Numerous factors can influence a company's value, including both internal and external aspects.

  • Financial Indicators:

    • Profit and Revenue. Companies with stable profits and growing revenues typically have a higher value.
    • Debt Load. High debt can decrease a company's value as it raises risks for buyers.
    • Profitability. A business with high profitability, demonstrating efficient resource utilization, is valued higher.
  • Market Conditions:

    • Market Climate. Depending on the current market situation and trends in the industry, the value of a company can vary significantly. For example, during a crisis, buyers tend to adopt more conservative valuations.
    • Competition. A high level of industry competition can negatively affect business value.
  • Quality of Management and Team:

    • Key Employees and Leadership. Having an experienced and competent team can increase business value as it reduces risks for a new owner.
    • Management Structure. If a business relies on a single owner or key employee, it may decrease in value, as the new owner risks losing valuable competencies.
  • Legal and Corporate Factors:

    • Legal Structure and Licenses. Having the necessary licenses and legal permissions increases a business's value. Issues with legislation or ongoing litigations can decrease it.
    • Contracts and Obligations. Contracts with major clients or long-term leases on favorable terms positively influence business valuation.

3. Example of Valuing Open Oil Market

The company Open Oil Market was assessed by the investment bank FINAM using the comparative method. The company OZON, one of the largest players in the Russian e-commerce market, served as a benchmark for the evaluation.

The valuation was based on multiples applied to companies of similar type and scale. The use of OZON as a benchmark was due to the similarities in business models, as both companies operate in platform markets, offering services to their clients through online platforms. This approach enabled a more accurate determination of the value of Open Oil Market, taking into account the dynamics of similar companies' development in the market.
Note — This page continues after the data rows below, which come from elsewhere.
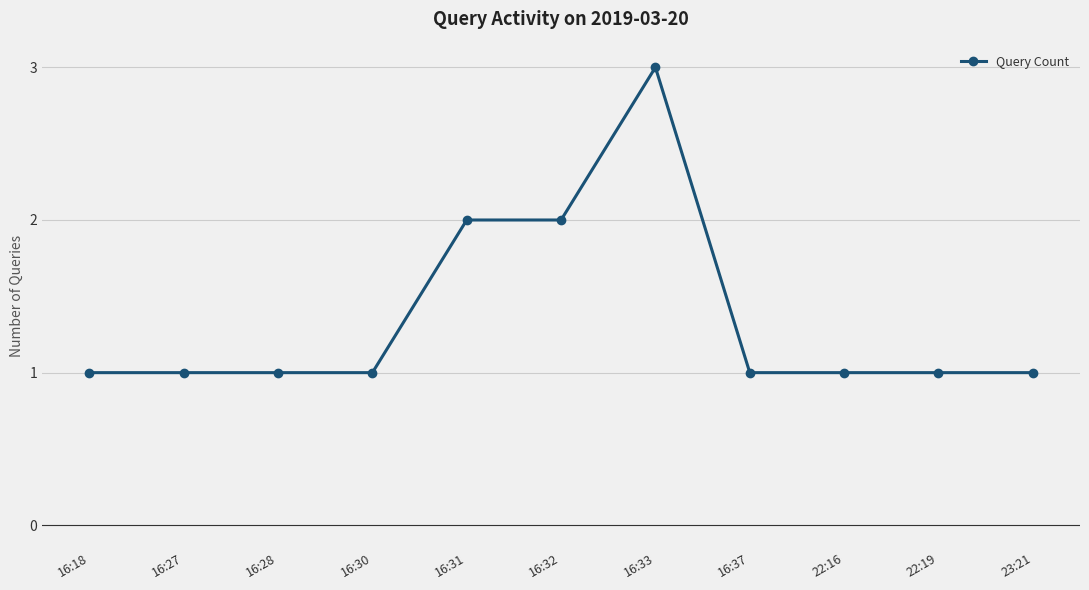

True or false: the data has more than 0 interior local peaks.

True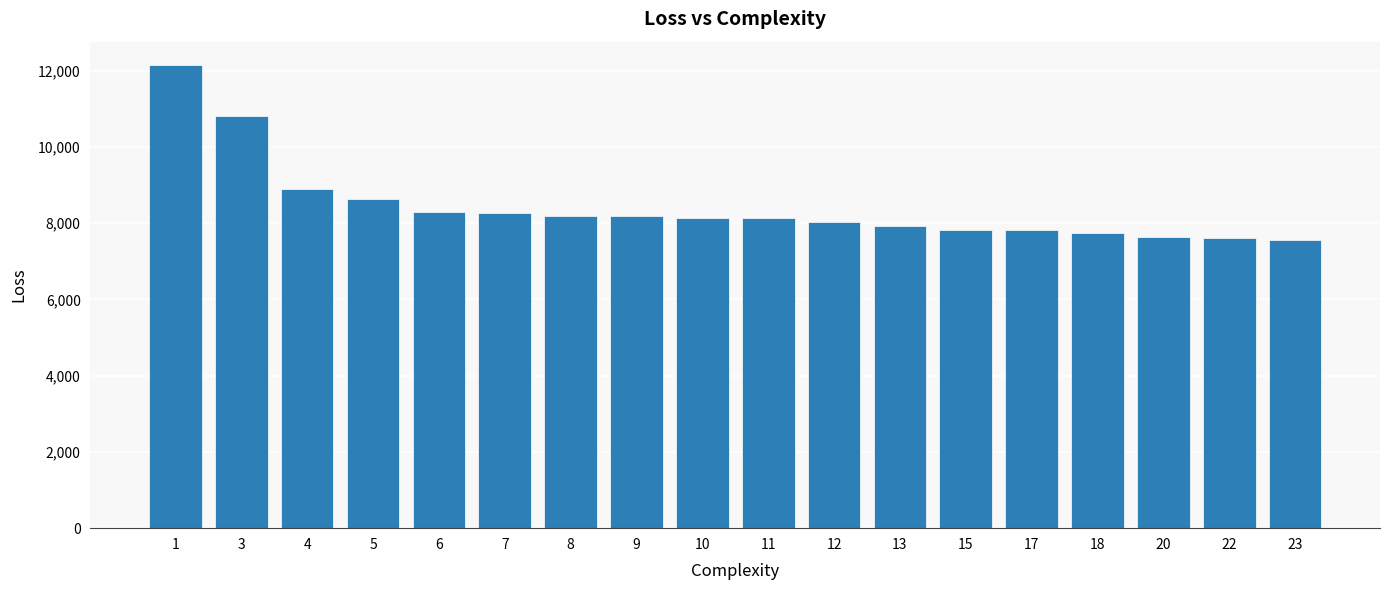

What is the minimum value shown in the chart?

7567.5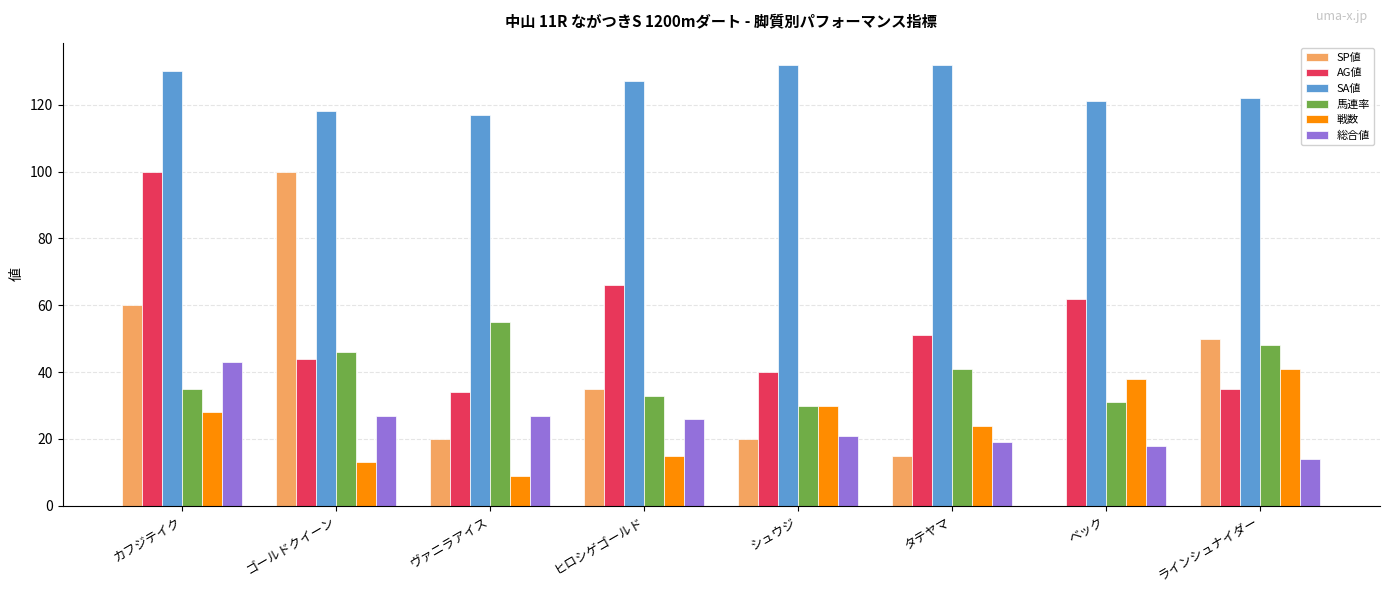

Are the bars horizontal?

No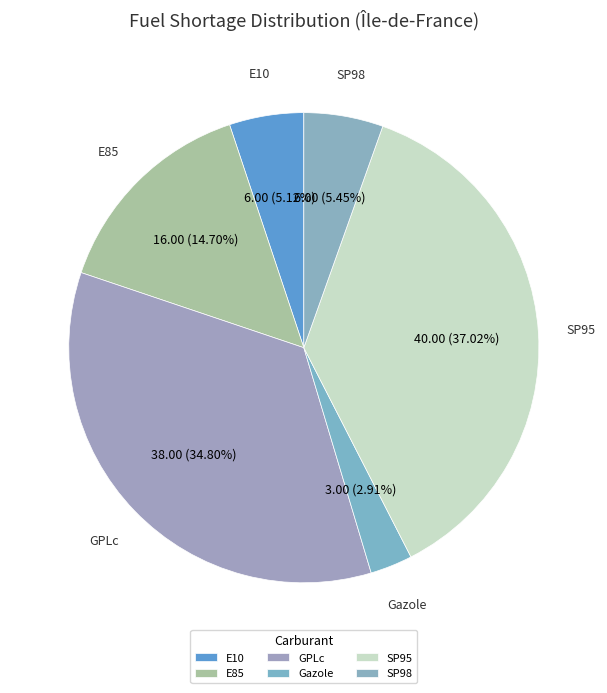

Does SP95 represent more than half of the total?

No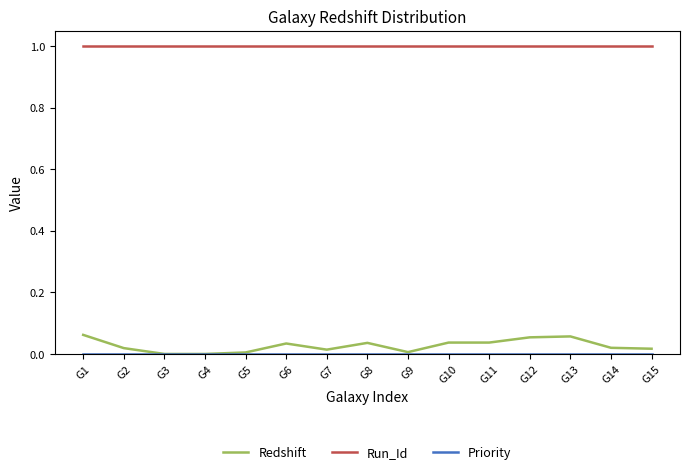

True or false: Run_Id has a value of 1.7 at G12.

False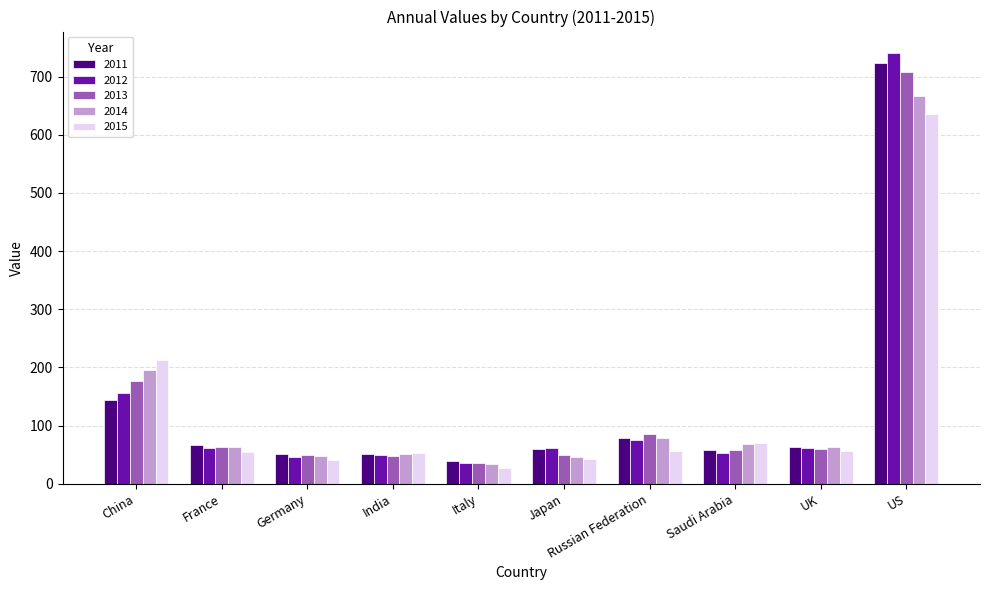

How many bars are there in total?

50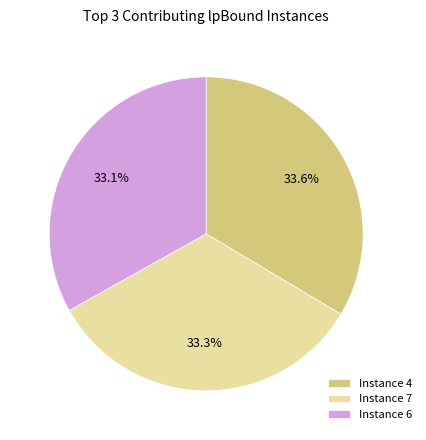

What is the ratio of the value at Instance 4 to the value at Instance 6?

1.0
4. Preparing a Business for Sale and Increasing Its Value

Preparing a company for sale is a crucial stage that can significantly influence the final price of the deal.

  • Optimizing Financial Indicators. Ensure that your company's reporting is transparent and all financial indicators are in order. This includes reducing debt, improving working capital, and increasing profitability.
  • Minimizing Risks. Resolve all legal and corporate issues before the sale. This may include settling any disputes, renewing key contracts, and obtaining necessary licenses.
  • Investing in Development. Show buyers the growth potential of the business, for example, through new projects or market expansions.
  • Optimizing Business Processes. Streamline internal processes and automate key operations. This will make the business more attractive to potential buyers.

5. Conducting Due Diligence When Purchasing a Business

Buyers typically conduct due diligence to verify the accuracy of provided data and identify potential risks. This includes:

  • Financial Due Diligence. Analyzing the company’s financial statements to verify the claimed revenue, profitability, and debt burden.
  • Legal Due Diligence. Reviewing legal documents including contracts, licenses, court cases, and intellectual property rights.
  • Operational Due Diligence. Assessing the condition of production facilities, warehouses, technologies, and other company assets.
  • Commercial Due Diligence. Studying market trends, customer base, competitive environment, and other external factors that may affect the future of the company.


Business valuation is a multifaceted process that requires consideration of numerous factors and the application of various approaches. The correct choice of valuation method and thorough preparation of the company for sale can significantly boost its value and make the transaction more profitable. The company Open Oil Market, which was valued using the comparative method with OZON as a benchmark, illustrates how multiples can be applied to assess the market value of platform businesses.